Kelly Renee Gissendaner, 47, was convicted in a February 1997 murder plot that targeted her husband in suburban Atlanta.
Gissendaner was romantically involved with Gregory Owen and conspired with the 43-year-old to have her husband, Douglas Gissendaner, killed, according to court testimony. Owen wanted Kelly Gissendaner to file for a divorce, but she was concerned that her husband would “not leave her alone if she simply divorced him,” court documents said.
The Gissendaners had already divorced once, in 1993, and they remarried in 1995.
Nightstick and hunting knife
Details of the crime, as laid out at trial and provided by Georgia Attorney General Sam Olens, are as follows:
Owen and Kelly Gissendaner planned the murder for months. On February 7, 1997, she dropped Owen off at her home, gave him a nightstick and hunting knife and went out dancing with girlfriends.
Douglas Gissendaner also spent the evening away from home, going to a church friend’s house to work on cars. Owen lay in wait until he returned.
When Douglas Gissendaner came home around 11:30 p.m., Owen forced him by knifepoint into a car and drove him to a remote area of Gwinnett County.
There, Owen ordered his victim into the woods, took his watch and wallet to make it look like a robbery, hit him in the head with the nightstick and stabbed Douglas Gissendaner in the neck eight to 10 times.
Kelly Gissendaner arrived just as the murder took place but did not immediately get out of her car.
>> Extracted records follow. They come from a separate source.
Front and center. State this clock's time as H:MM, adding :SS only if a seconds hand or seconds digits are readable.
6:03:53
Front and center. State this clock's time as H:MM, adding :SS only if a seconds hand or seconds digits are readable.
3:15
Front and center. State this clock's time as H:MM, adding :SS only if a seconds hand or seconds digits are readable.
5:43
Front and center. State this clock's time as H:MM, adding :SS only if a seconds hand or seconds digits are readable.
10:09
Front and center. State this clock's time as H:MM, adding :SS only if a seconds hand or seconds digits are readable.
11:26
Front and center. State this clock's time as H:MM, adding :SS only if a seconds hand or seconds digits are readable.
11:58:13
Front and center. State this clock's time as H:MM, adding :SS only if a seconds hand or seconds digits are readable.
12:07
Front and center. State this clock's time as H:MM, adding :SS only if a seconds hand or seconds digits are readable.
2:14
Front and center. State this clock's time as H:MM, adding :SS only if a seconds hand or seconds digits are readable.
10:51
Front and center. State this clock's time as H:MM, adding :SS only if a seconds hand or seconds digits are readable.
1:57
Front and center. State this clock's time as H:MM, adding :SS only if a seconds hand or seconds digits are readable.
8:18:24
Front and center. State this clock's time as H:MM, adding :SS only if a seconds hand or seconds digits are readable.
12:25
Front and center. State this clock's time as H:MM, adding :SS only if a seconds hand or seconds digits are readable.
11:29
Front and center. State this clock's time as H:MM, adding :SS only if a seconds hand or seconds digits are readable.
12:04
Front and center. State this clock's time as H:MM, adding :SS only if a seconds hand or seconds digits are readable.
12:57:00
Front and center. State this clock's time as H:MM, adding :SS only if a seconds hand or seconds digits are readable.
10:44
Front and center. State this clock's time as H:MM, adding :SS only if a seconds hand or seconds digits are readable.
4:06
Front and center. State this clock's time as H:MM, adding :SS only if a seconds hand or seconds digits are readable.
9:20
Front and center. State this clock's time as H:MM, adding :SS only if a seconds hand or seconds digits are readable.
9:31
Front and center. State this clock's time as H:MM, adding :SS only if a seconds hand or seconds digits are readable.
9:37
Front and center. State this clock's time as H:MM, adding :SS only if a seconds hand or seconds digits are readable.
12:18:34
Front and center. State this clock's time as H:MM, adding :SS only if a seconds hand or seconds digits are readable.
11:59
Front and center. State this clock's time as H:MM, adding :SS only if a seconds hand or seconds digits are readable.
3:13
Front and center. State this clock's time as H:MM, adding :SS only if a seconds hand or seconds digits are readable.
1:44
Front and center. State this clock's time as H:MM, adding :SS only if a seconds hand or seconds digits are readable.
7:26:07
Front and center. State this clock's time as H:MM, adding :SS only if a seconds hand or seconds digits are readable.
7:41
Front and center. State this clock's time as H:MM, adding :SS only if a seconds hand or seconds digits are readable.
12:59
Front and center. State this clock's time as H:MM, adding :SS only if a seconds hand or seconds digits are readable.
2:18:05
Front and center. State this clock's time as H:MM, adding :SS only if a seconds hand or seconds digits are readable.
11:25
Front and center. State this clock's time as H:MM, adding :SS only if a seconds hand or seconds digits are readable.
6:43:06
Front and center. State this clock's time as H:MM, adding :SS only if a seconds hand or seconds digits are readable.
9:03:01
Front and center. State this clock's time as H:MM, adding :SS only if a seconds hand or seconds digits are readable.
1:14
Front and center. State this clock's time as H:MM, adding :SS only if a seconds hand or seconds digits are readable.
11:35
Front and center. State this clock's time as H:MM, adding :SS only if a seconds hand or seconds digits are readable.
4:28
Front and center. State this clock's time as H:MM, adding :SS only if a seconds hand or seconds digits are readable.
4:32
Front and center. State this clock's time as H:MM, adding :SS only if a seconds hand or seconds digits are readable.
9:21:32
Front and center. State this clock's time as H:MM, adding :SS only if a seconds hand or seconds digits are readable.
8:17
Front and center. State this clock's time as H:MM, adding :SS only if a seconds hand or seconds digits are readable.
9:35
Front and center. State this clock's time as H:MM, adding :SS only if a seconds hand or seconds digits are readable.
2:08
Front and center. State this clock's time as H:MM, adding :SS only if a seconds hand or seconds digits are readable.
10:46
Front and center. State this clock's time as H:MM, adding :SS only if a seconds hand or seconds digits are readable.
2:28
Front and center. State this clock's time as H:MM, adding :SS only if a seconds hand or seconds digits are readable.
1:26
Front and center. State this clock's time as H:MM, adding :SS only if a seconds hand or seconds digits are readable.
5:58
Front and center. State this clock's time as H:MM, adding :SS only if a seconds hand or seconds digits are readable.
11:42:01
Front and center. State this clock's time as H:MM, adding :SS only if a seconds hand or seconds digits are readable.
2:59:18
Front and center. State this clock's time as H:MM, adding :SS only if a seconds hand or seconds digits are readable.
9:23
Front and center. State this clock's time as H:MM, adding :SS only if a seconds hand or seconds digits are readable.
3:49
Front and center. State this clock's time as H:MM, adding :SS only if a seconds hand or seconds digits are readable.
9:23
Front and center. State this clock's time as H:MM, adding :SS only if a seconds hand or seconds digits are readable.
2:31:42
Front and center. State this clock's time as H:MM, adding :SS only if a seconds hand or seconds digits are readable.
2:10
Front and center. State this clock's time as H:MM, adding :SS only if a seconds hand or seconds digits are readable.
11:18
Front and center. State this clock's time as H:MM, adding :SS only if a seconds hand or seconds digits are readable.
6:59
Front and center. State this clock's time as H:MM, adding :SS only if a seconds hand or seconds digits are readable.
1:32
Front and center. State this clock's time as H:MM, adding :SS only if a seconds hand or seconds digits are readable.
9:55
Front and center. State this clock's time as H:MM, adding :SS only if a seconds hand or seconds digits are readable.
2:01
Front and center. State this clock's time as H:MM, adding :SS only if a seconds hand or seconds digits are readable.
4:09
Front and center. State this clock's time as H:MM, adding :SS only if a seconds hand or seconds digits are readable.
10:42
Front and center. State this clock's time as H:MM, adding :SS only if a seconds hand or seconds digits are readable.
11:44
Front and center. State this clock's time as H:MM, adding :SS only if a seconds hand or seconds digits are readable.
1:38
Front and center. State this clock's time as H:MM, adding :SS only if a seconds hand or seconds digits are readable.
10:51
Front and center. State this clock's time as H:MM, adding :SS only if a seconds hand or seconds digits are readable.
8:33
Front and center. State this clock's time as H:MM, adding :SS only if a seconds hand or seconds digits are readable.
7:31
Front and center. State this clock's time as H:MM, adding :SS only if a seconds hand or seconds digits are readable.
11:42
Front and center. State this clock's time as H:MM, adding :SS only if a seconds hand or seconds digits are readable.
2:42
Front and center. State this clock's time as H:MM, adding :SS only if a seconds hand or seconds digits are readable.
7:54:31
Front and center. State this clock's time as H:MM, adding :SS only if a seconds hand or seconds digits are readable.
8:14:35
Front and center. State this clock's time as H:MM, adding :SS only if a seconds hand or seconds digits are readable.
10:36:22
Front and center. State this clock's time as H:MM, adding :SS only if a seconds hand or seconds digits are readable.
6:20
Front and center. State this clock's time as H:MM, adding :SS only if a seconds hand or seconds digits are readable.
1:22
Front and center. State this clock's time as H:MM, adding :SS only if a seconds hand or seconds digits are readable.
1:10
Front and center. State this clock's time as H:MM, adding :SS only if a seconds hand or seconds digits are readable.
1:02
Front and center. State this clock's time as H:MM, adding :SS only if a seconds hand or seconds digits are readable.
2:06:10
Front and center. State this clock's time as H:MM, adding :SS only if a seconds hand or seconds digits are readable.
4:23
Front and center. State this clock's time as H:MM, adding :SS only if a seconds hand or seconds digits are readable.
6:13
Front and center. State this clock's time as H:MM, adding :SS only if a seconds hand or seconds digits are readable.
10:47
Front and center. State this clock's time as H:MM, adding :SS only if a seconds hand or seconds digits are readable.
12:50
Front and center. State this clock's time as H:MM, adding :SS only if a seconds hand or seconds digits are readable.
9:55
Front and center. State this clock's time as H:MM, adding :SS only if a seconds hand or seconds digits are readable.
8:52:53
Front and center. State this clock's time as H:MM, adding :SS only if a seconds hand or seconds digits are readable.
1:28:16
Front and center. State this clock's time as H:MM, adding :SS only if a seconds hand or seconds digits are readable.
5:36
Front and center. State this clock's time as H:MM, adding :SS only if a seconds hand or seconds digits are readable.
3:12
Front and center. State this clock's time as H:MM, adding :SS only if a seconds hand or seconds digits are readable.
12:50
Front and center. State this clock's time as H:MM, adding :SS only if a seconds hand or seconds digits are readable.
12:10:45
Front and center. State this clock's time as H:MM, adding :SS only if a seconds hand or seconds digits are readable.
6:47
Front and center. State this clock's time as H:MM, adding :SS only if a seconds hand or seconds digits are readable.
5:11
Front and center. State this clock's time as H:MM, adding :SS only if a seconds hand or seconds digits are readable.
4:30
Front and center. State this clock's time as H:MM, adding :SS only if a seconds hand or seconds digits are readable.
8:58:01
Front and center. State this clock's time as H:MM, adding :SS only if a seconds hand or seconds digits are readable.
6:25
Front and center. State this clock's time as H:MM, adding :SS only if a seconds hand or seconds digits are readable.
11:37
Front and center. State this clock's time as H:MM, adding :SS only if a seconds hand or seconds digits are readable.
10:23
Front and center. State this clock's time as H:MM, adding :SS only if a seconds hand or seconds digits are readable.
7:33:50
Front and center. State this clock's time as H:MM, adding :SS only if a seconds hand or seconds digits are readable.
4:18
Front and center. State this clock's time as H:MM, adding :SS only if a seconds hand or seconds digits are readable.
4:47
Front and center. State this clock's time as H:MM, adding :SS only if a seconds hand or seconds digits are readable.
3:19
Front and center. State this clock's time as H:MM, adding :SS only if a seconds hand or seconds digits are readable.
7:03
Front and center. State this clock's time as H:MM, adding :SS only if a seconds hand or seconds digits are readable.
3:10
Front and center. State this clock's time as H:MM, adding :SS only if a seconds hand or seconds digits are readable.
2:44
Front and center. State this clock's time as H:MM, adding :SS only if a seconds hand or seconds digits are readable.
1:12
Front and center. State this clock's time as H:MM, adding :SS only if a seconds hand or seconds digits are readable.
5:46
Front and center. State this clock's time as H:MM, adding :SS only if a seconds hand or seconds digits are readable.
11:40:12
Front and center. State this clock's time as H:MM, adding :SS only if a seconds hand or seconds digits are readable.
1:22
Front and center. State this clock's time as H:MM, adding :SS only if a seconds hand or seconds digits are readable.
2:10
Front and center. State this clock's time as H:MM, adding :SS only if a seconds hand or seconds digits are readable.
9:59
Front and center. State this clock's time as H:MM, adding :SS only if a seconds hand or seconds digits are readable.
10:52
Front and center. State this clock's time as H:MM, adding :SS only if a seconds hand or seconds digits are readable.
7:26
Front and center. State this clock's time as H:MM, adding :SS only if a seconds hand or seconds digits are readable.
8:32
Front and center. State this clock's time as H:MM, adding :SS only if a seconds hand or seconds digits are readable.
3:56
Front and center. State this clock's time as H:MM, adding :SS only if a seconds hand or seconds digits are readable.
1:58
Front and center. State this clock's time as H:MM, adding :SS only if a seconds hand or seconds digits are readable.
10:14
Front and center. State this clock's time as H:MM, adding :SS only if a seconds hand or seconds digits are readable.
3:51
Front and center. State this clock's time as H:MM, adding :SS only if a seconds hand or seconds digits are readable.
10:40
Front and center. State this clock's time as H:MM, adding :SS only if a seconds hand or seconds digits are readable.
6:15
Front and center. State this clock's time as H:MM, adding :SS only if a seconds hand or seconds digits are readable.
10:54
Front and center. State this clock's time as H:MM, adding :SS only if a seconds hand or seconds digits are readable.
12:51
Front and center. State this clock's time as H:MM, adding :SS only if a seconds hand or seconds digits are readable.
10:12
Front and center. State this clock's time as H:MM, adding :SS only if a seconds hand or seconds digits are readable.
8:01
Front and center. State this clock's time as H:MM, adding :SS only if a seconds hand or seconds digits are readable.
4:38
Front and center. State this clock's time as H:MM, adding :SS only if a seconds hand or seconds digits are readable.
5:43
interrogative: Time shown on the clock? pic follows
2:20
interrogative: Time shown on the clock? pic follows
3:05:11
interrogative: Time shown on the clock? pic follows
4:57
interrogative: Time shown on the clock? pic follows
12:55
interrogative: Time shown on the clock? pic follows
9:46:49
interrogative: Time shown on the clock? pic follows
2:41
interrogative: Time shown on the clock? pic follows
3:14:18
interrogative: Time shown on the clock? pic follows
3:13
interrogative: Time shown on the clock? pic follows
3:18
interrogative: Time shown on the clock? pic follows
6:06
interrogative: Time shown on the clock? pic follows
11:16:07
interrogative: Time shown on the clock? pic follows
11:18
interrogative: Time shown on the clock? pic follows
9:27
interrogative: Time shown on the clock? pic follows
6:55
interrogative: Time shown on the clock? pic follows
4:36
She later checked on her husband to make sure he was dead, then Owen followed her in Douglas Gissendaner’s car to retrieve a can of kerosene that Kelly Gissendaner had left for him.
Owen set her husband’s car on fire in an effort to hide evidence, and left the scene with Kelly Gissendaner.
Story unravels
Police discovered the burned-out automobile the morning after the murder but did not find the body. Authorities kicked off a search.
Kelly Gissendaner, meanwhile, went on local television appealing to the public for information on her husband’s whereabouts.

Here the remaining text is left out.